**LISTED ENTRIES**
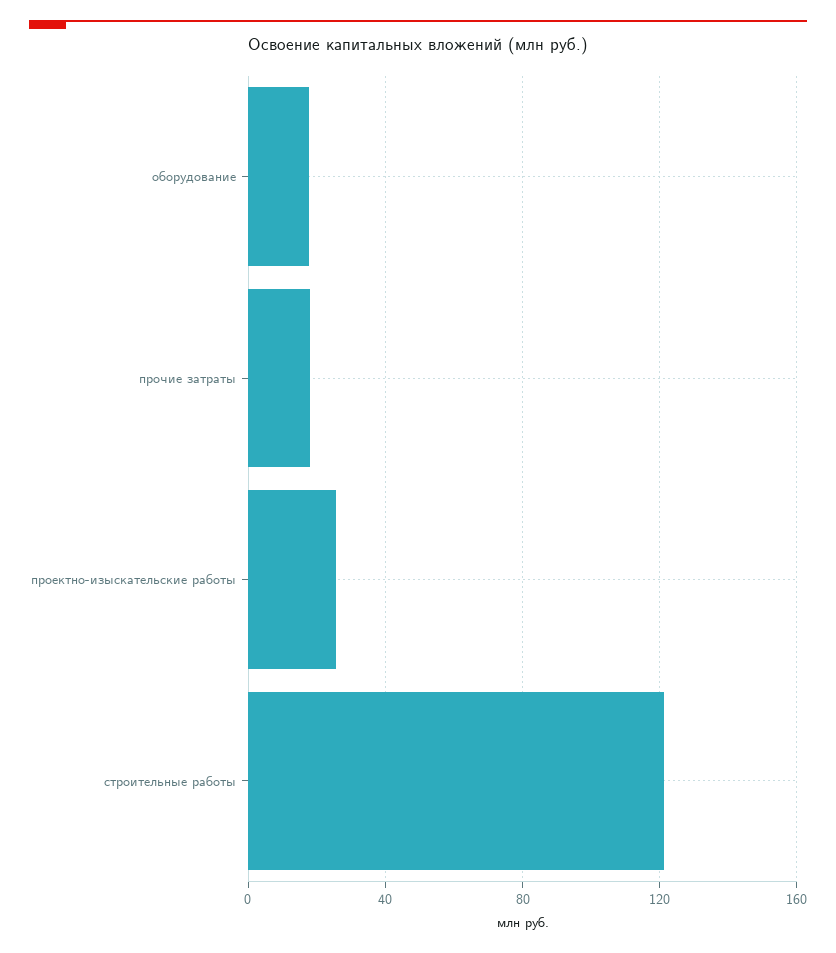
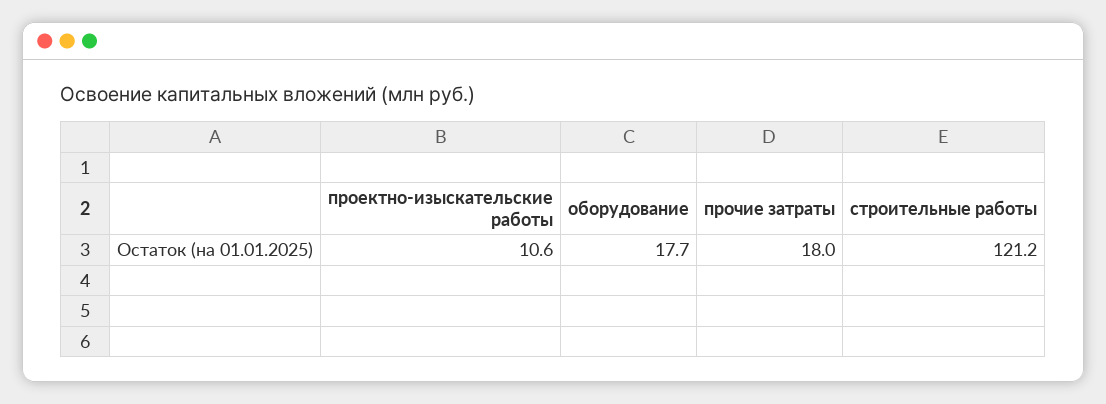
проектно-изыскательские работы: 25 -> 10.6

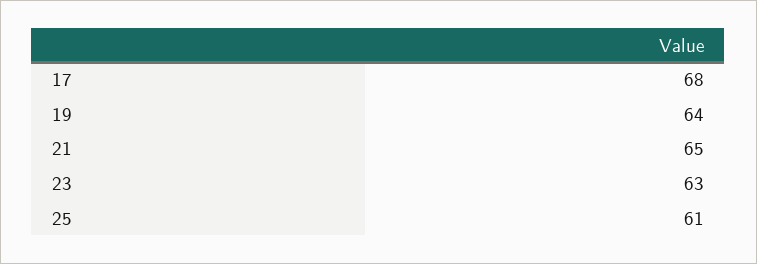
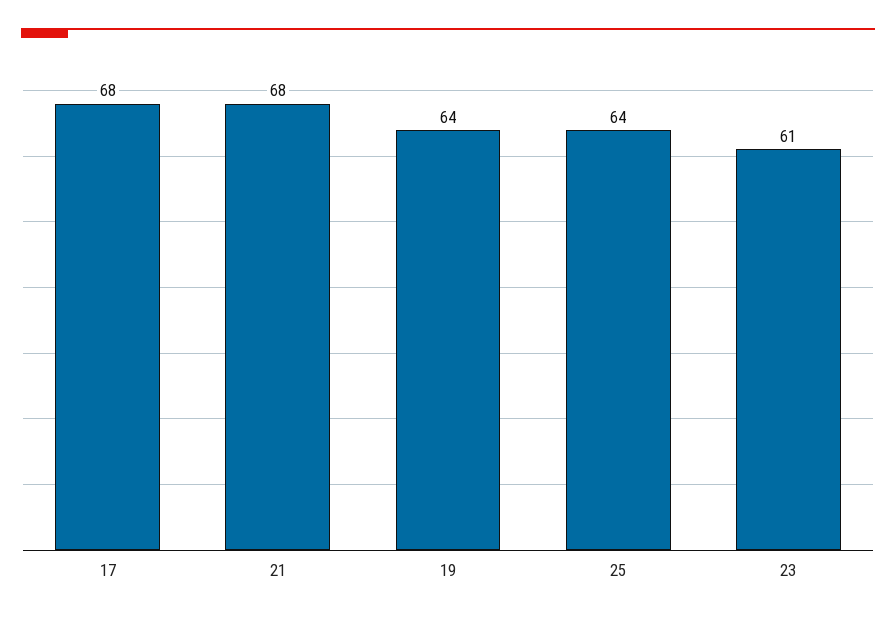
21: 65 -> 68
23: 63 -> 61
25: 61 -> 64

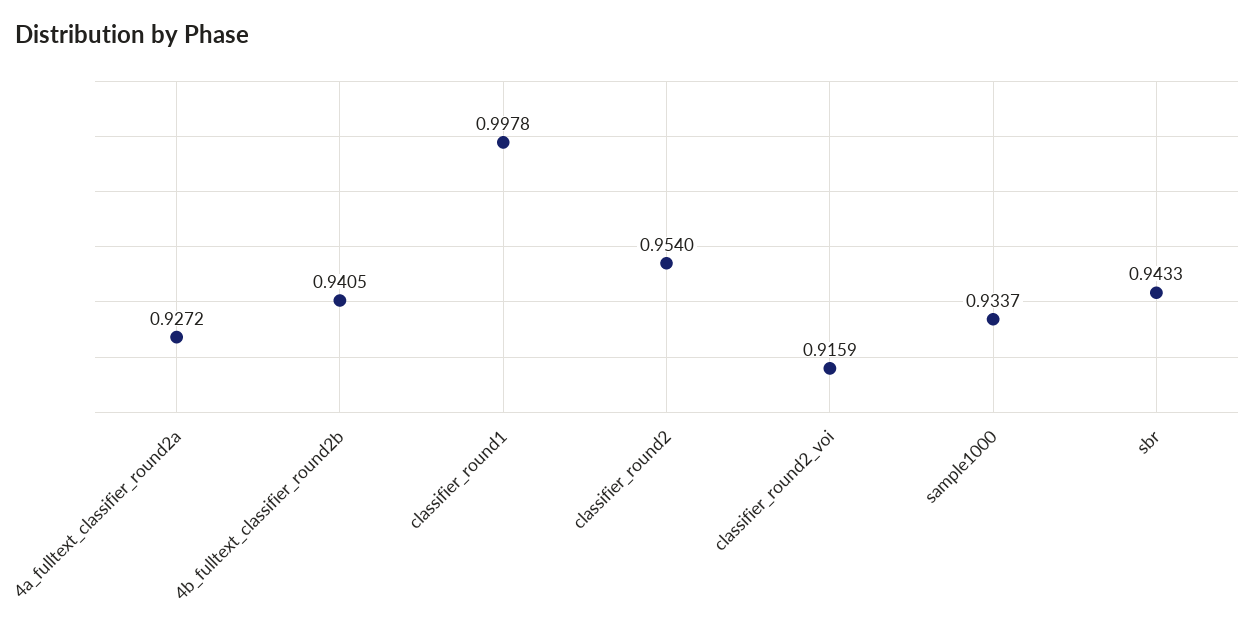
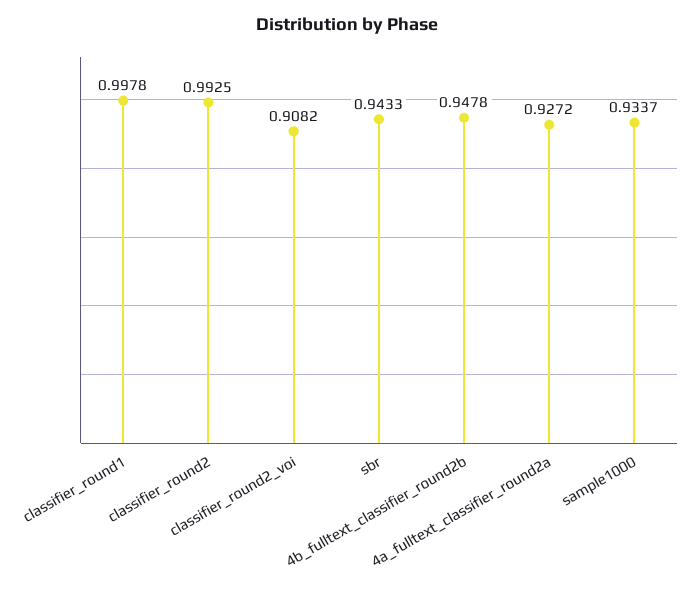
4b_fulltext_classifier_round2b: 0.9405 -> 0.9478
classifier_round2: 0.954 -> 0.9925
classifier_round2_voi: 0.9159 -> 0.9082

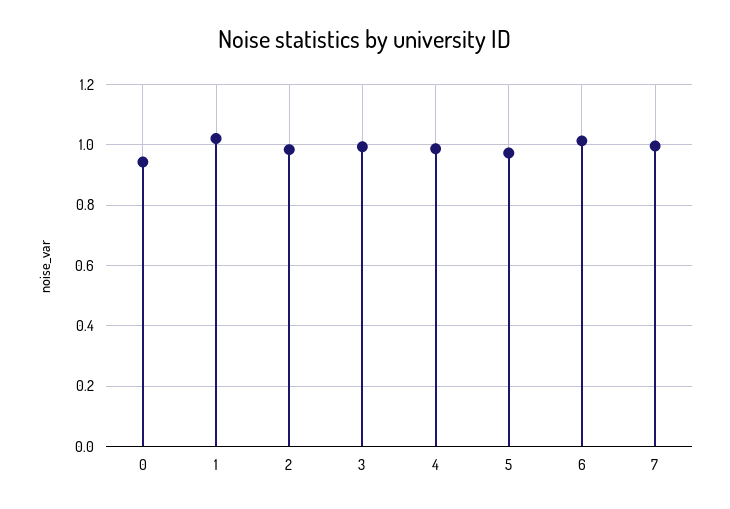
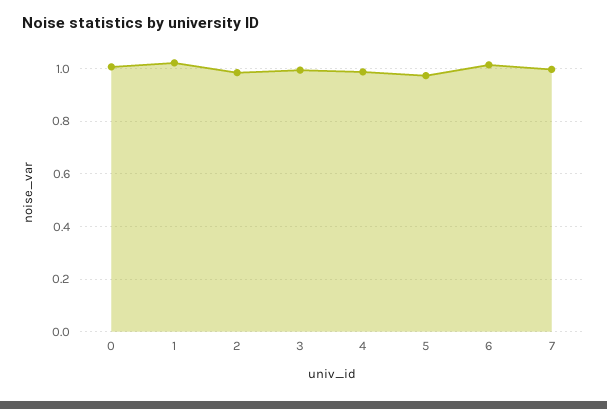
0: 0.94 -> 1

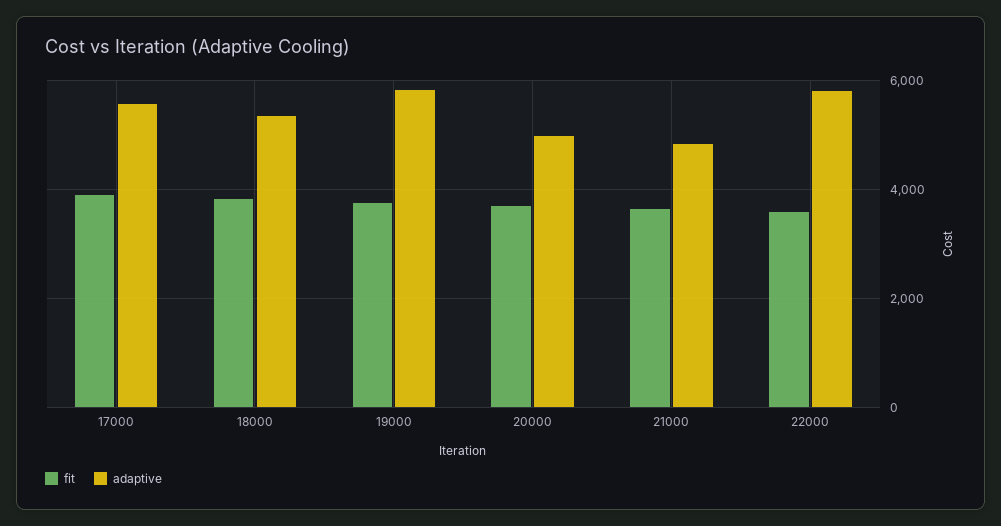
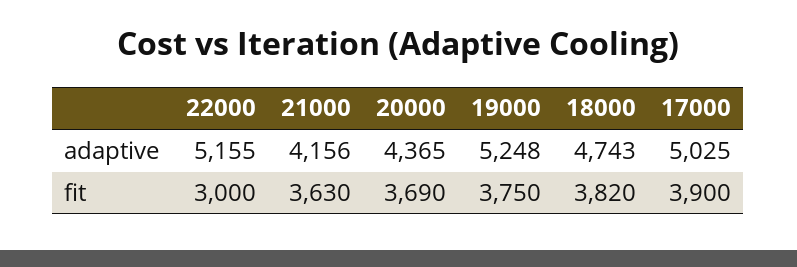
adaptive, 17000: 5600 -> 5025
adaptive, 18000: 5400 -> 4743
adaptive, 19000: 5800 -> 5248
adaptive, 20000: 5000 -> 4365
adaptive, 21000: 4800 -> 4156
fit, 22000: 3600 -> 3000
adaptive, 22000: 5800 -> 5155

**TO DO**
Go through the listing above and write it all out exactly, leaving out any picture.

**RESULT OF THIS EXERCISE**
проектно-изыскательские работы: 25 -> 10.6

21: 65 -> 68
23: 63 -> 61
25: 61 -> 64

4b_fulltext_classifier_round2b: 0.9405 -> 0.9478
classifier_round2: 0.954 -> 0.9925
classifier_round2_voi: 0.9159 -> 0.9082

0: 0.94 -> 1

adaptive, 17000: 5600 -> 5025
adaptive, 18000: 5400 -> 4743
adaptive, 19000: 5800 -> 5248
adaptive, 20000: 5000 -> 4365
adaptive, 21000: 4800 -> 4156
fit, 22000: 3600 -> 3000
adaptive, 22000: 5800 -> 5155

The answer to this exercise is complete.